═════ Texto ═════
Este trecho possui uma longa história. O fio do novelo começa por José Antonio Marina, que o leu e o transcreveu em seu livro “Teoria da Inteligência Criadora”, Lisboa: Caminho, 1995. p. 216-7 (o qual ainda não li), juntamente com outro trecho de sua própria autoria, embasando, comentando o trecho de Rilke, reproduzido em outro livro, de três autoras, que escreveram sobre o ensino de arte. Assim, me faltam elementos, por exemplo: quem foi Rilke, por que José Antonio Marina o citou, que por sua vez, foi citado por Martins, Picosque e Guerra (as três autoras), num outro recorte; encaixa-se esta última escolha no objetivo das autoras de esboçar caminhos e possibilidades do ensino da arte.
Afinal, chamou-me a atenção o trecho de Rilke, assim como de José Antonio, pela essência criadora, poética, etc. Agora, existe a história do próprio livro, este único (apesar de existir milhares de outros exemplares iguais editados pela FTD, em 1998); falo deste único que toco, folheio, leio... Era julho de 2005, fui para um único final de semana em São Paulo; entre outras visitas, passeios e afazeres a Priscila Fernandes presenteou-me com um livro que já era dela, tanto que este possui, aqui e ali, carimbos de PRISCILA K MENDONÇA – Fonoaudióloga – CRFa xxxx –SP. E que ganhado, provocou emoções, sentimentos: o livro, o dar, o presentear, a intuição de que seria útil em algum momento... Empreendi uma leitura no ônibus voltando para casa, nos dias seguintes ainda, mas não prossegui.
═════ Dados fornecidos ═════
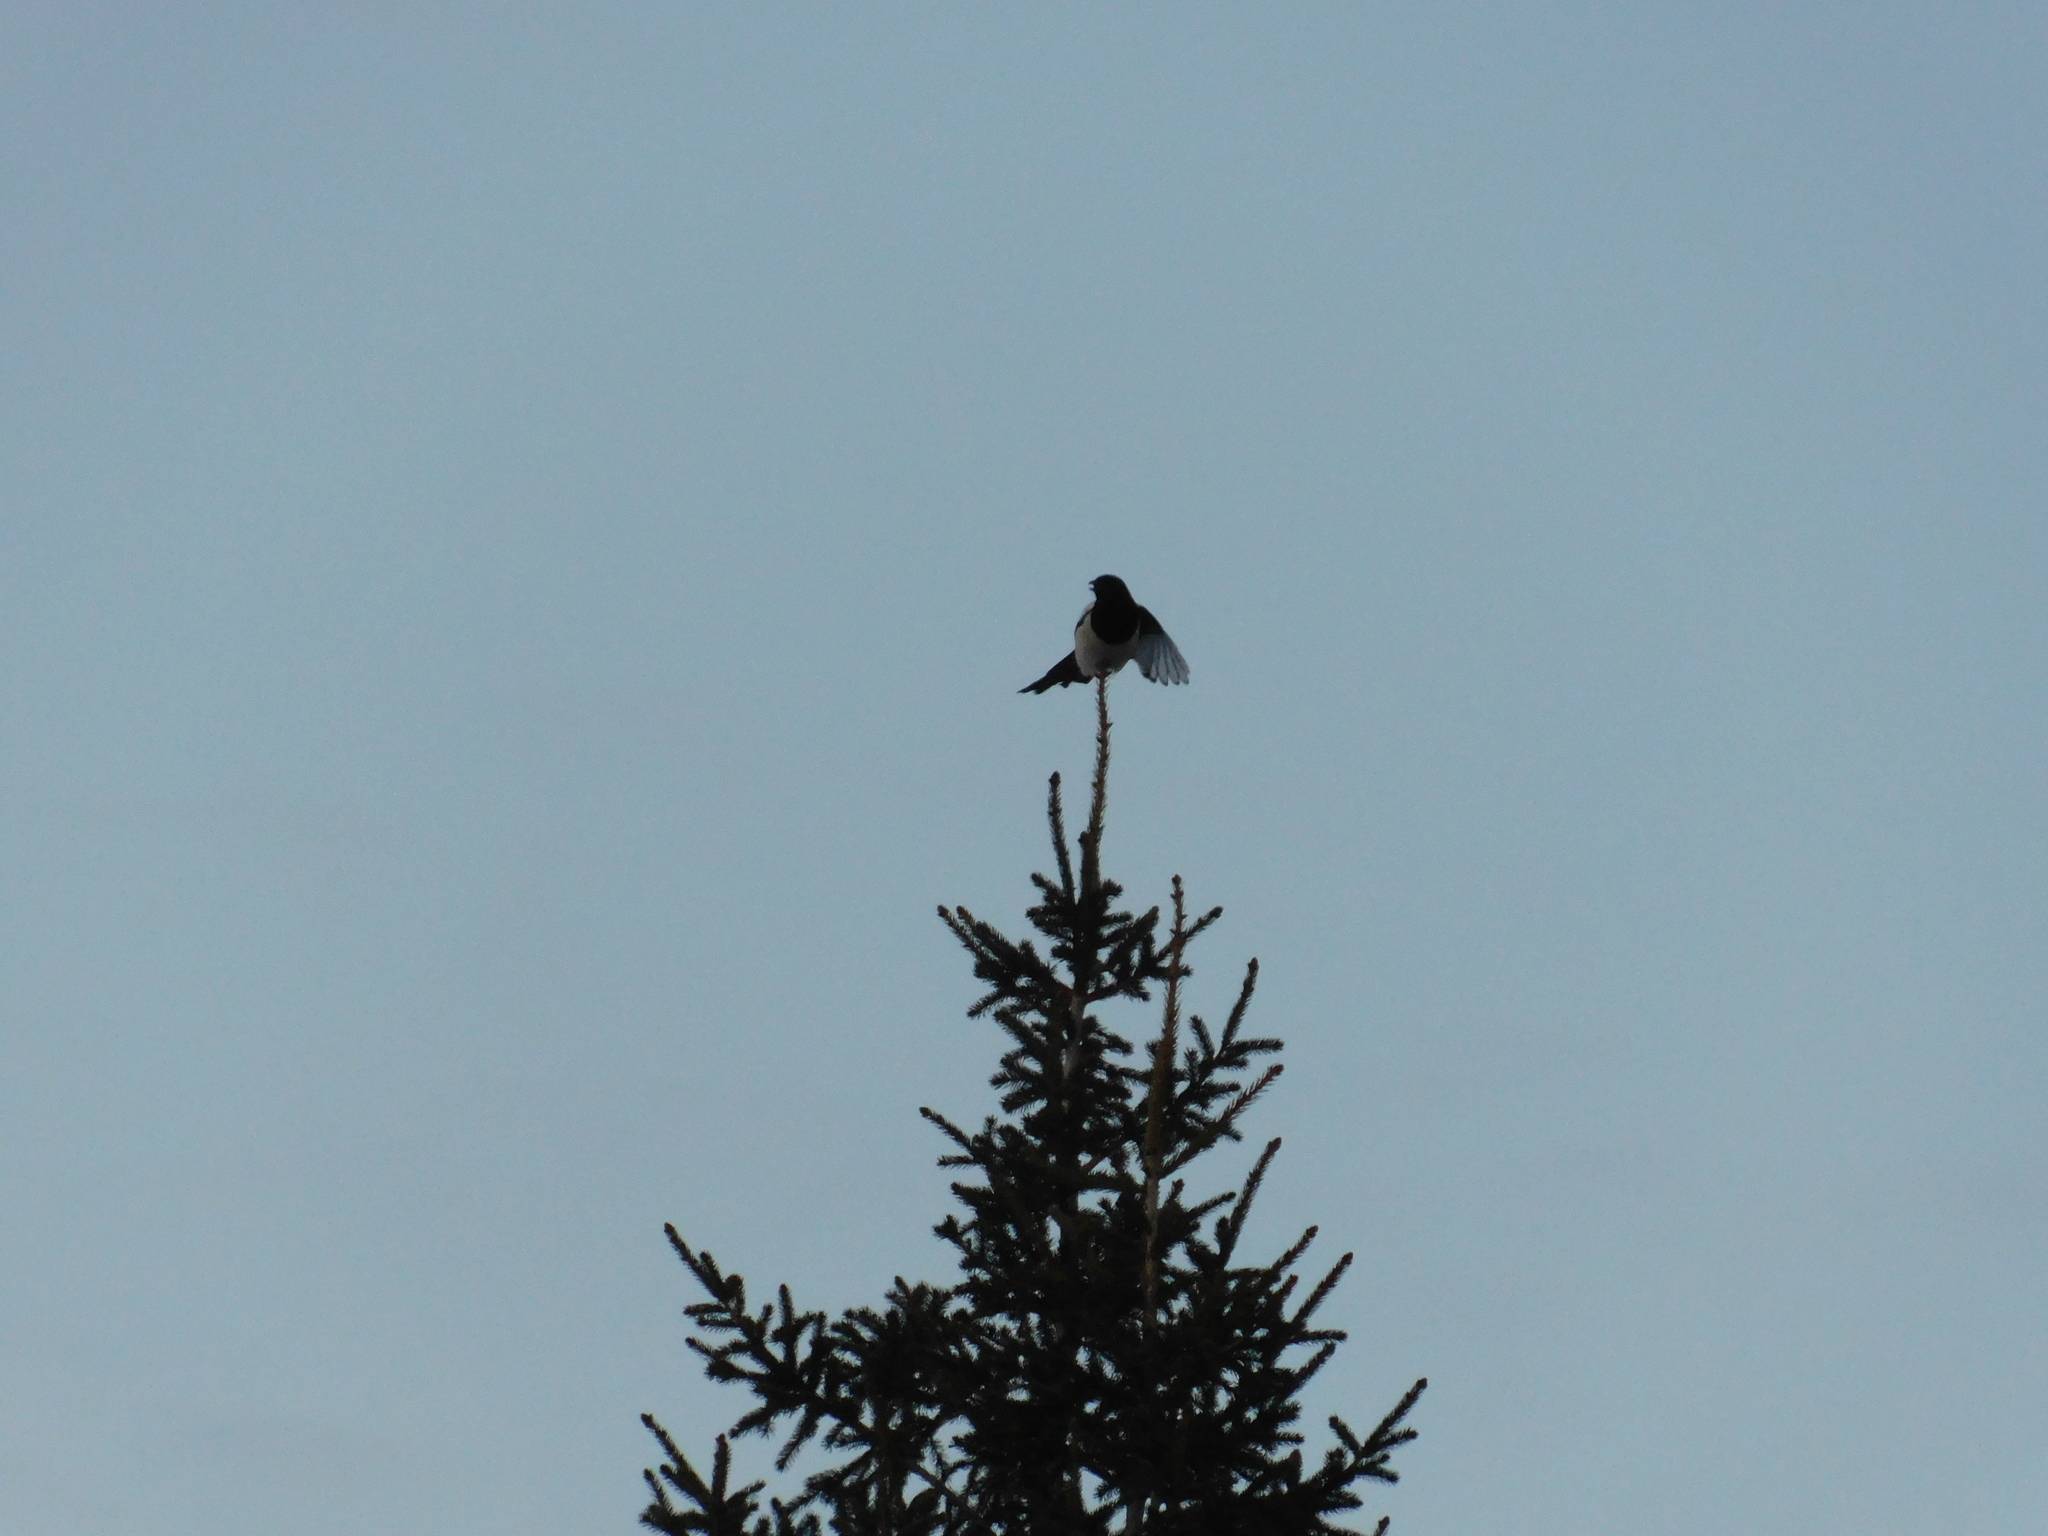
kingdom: Animalia
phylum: Chordata
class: Aves
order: Passeriformes
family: Corvidae
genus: Pica
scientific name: Pica pica
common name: Eurasian magpie
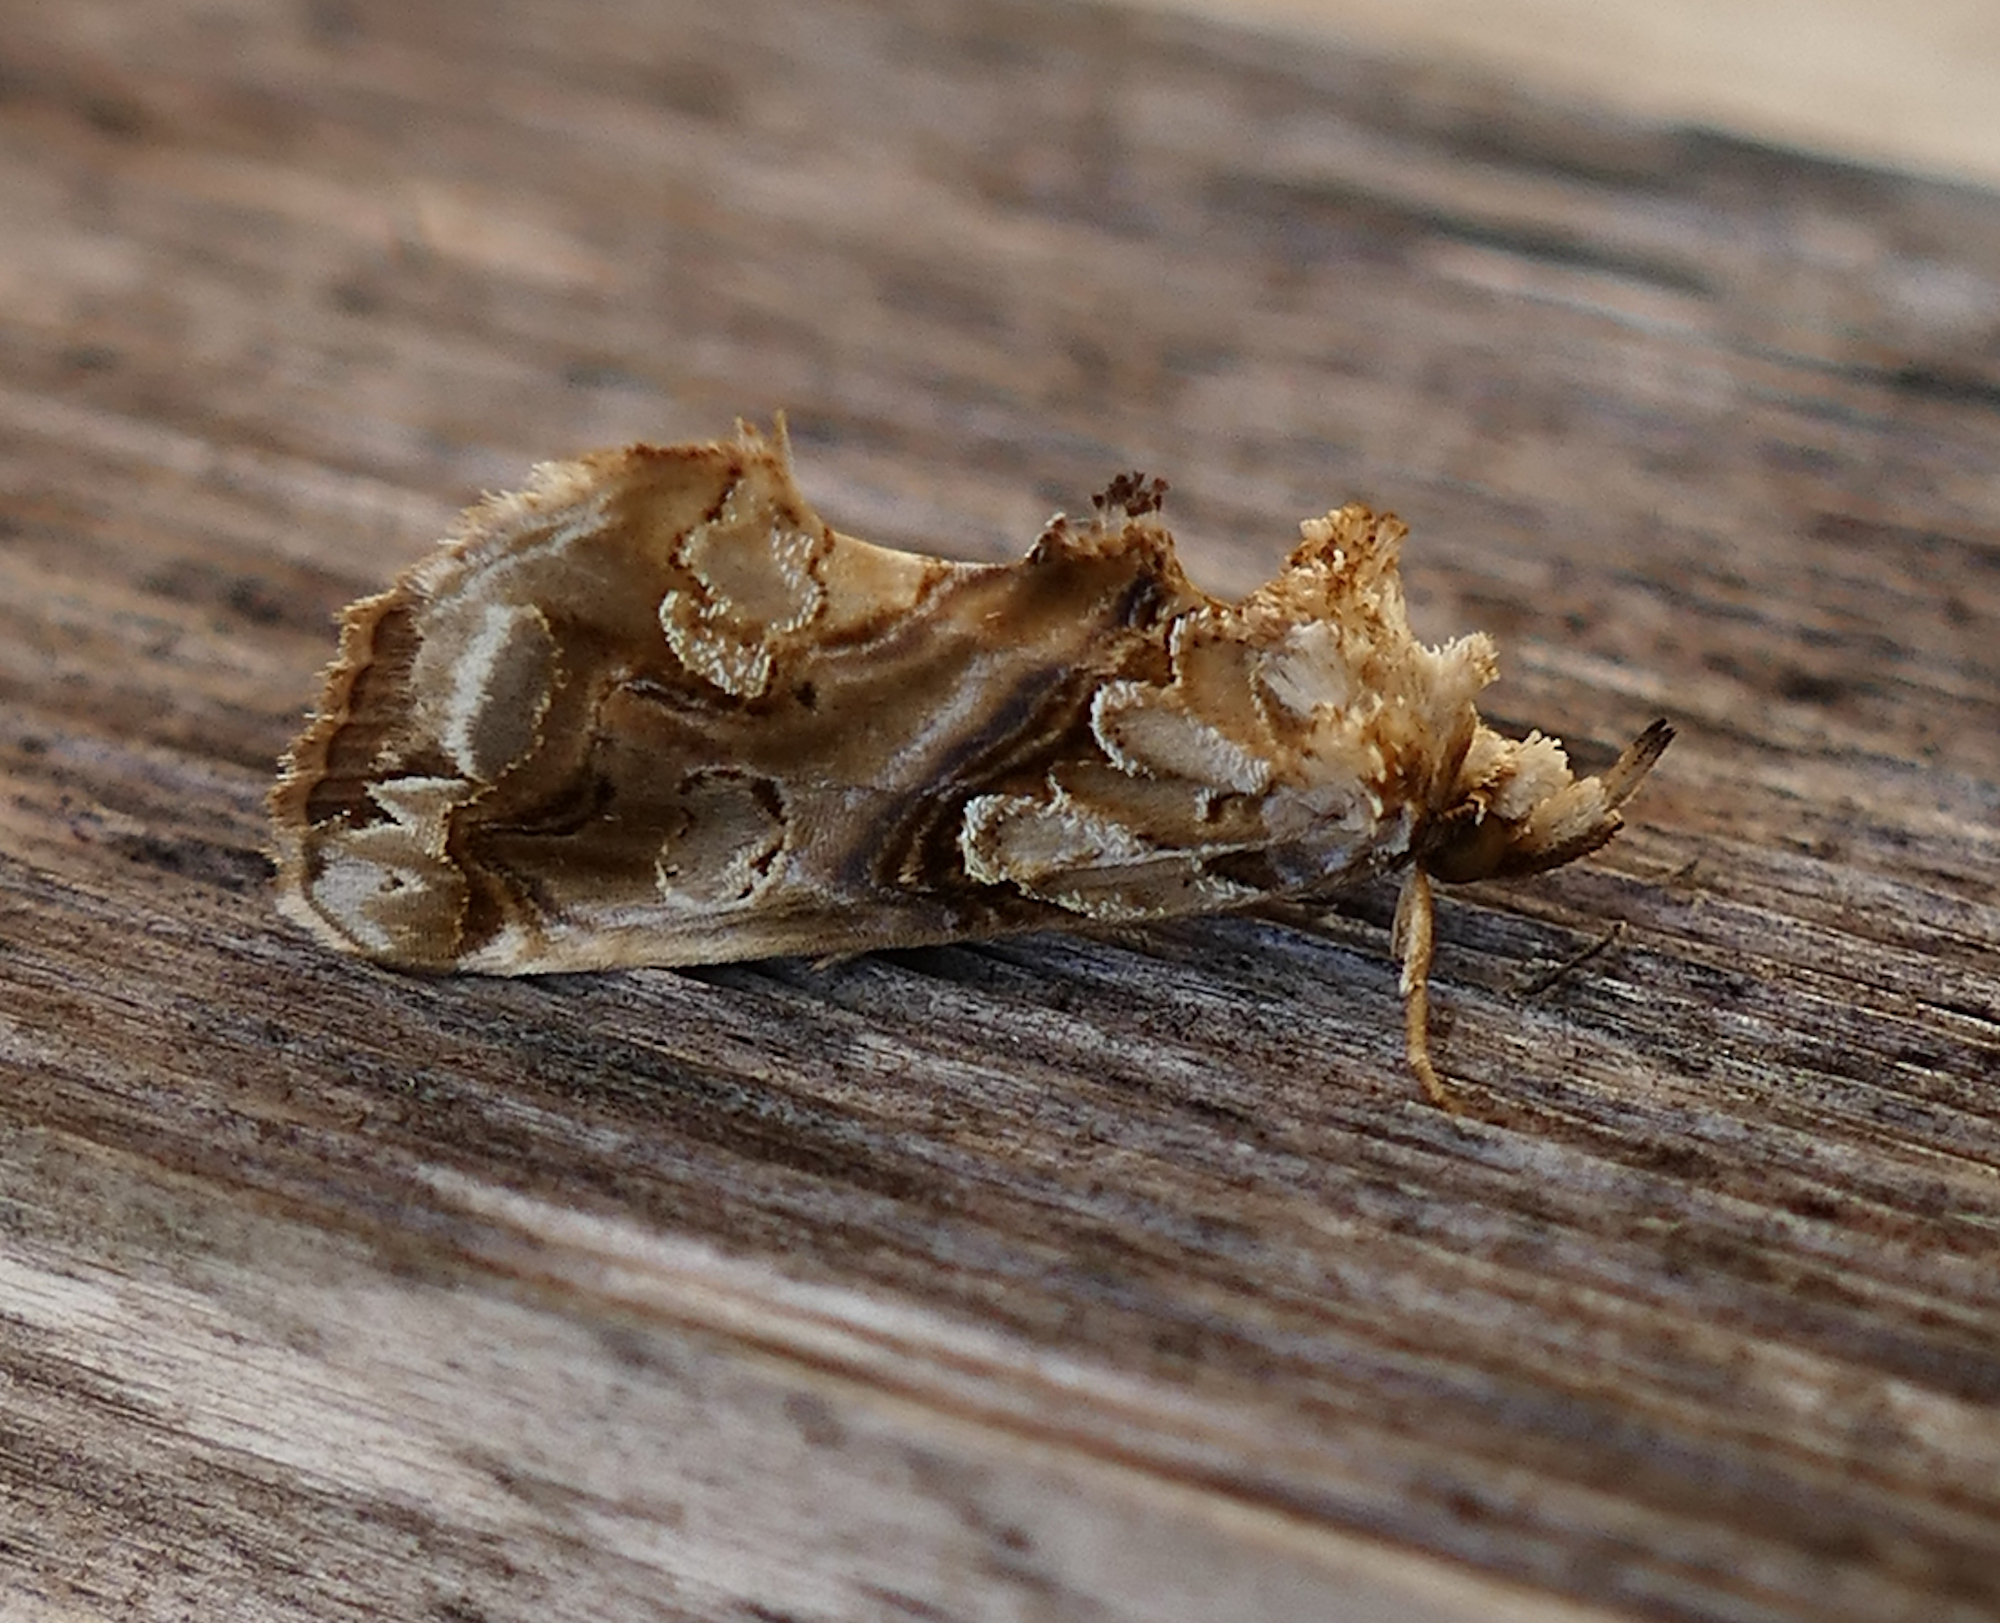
═════
Retome o texto sobre o livro recebido de presente e continue-o a partir da última frase.

Ontem, 22 de junho de 2006, peguei-o, enquanto aguardava o computador ligar altas horas da noite, início da madrugada. Abrindo na página 74, chamou-me a atenção a definição de leitura, trazida para o contexto da arte plástica: “Ler é produzir sentido. Lemos a cor vermelha em uma obra figurativa ou abstrata da mesma maneira que a cor vermelha do semáforo?”. Quase um ano após ganhar o livro, este trecho foi muito significativo devido ao momento específico que vivo. Escrever uma monografia para a disciplina “Aspectos técnicos e sociais da leitura no tempo e no espaço”, do programa de pós-graduação (mestrado). Retomei a leitura do trecho e prossegui em outros tópicos, hoje pela manhã (23/06/2006). Reencontrei autores como Gardner, que conheci depois de um seminário na graduação em pedagogia sobre inteligências múltiplas, citando outra obra, comparando os estágios de desenvolvimento psicológico proposto por Jean Piaget, Gardner mais preocupado com o desenvolvimento estético, artístico da criança.
Bem, já passa do meio-dia, estou no meu quarto, sentindo a fome chamar, com barulhos e movimentos traduzíveis por: “chega de fazer o que faz agora, está na hora de almoçar, por favor!”. Assim, todo livro, ou qualquer trecho, autores, idéias possuem outras histórias, enfim... Concluindo, Rilke está repleto de certeza! Concordo em gênero, numero e grau.

André Coneglian
23/06/2006
12h33m.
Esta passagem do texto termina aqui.